We are planning to create an interactive compost site at the Queens County Farm Museum which help visitors connect with the farm in a direct way way while providing the Farm with rich vermicompost.

Leader

Aleksander Jagiello

Location

73-50 Little Neck Parkway Queens, NY 11004

About the project

 

The project is a volunteer-based project managed primarily by two Master Composters, with advice and guidance from staff of the Queens County Farm Museum.  Our goal is to provide an interactive/educational food waste drop off location in Far East Queens and to provide the Queens County Farm with an abundance of high quality vermicompost. Our immediate goal is to raise $150.00 for materials to build two "pickle barrel" compost tumblers, for “Stage I” of the project. The tumblers will be essential elements of the larger project which aims to meet two complimentary goals:
 
a-         The project strives  to connect visitors to the QueensCountyFarmMuseumin direct and meaningful way, and provide a drop off location for others who live in far eastern queens. We will, through outreach, encourage visitors & local residents to bring their vegetable and fruit scraps with them on their visit to the farm. Visitors will learn about composting by directly incorporating their food scraps into the tumbler systems that we are planning build. We will also be providing information about composting at home using vermicomposting and as other options such as outdoor bins.
 
b-         Our second goal is to  produce high quality vermicompost for use at the farm.
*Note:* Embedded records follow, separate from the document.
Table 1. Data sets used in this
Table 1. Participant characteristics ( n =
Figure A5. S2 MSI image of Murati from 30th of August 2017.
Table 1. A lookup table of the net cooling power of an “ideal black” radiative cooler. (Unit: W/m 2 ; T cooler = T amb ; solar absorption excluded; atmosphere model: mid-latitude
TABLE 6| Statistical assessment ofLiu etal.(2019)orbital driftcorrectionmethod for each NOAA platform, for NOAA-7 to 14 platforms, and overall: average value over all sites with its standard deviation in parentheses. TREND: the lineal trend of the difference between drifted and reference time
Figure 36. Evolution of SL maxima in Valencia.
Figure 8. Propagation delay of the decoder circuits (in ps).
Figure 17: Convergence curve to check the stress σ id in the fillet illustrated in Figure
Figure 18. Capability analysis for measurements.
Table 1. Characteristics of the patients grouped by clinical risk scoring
Our planned compost system will replicate some aspects of the Added-Value Community Compost model in Redhook Brooklyn: The materials introduced into the tumblers will, after a few weeks, be introduced into worm bins to create rich vermicompost.

The Steps

We will begin outreach to visitors by tabling at the farm beginning in mid-June on a weekly basis through the end of the 2011 growing season. We will engage visitors by providing information about compsting at home, and encouraging folks to bring food scraps to the farm. We will also be creating colorful signs to educate visitors on the basics of composting and outline/specify the types of materials which we will be collecting. Simultaneously, as our funding becomes available, we will construct the two Pickle/Olive barrel tumblers (as used by the folks at the Western Queens Compost Initiative) using design plans that have been made available to us. The Queens Farm already has two small wooden vermicompost bins in place which will suffice for the time being, while we carefully gauge the volume/input of materials coming into the farm as a result of our outreach efforts.

Why we‘re doing it

We feel that the diversity of visitors to the farm offer us an ideal audience that will benefit from learning about the ecological principles which composting teaches. We want to simultaneously expose visitors to this information and also give them an opportunity to connect with this place that many of them love in a deeper and more direct way (by bringing what they may have considered “waste” to provide an important nourishment for soil and vegetables grown there). We are excited by idea of implementing a tumbler system as a key ingredient in the community drop-off, as it provides visitors with a hands-on experience of composting. Additionally, as volunteers, we are excited about the opportunity to provide the Queens Farm with rich, premium vermicompost.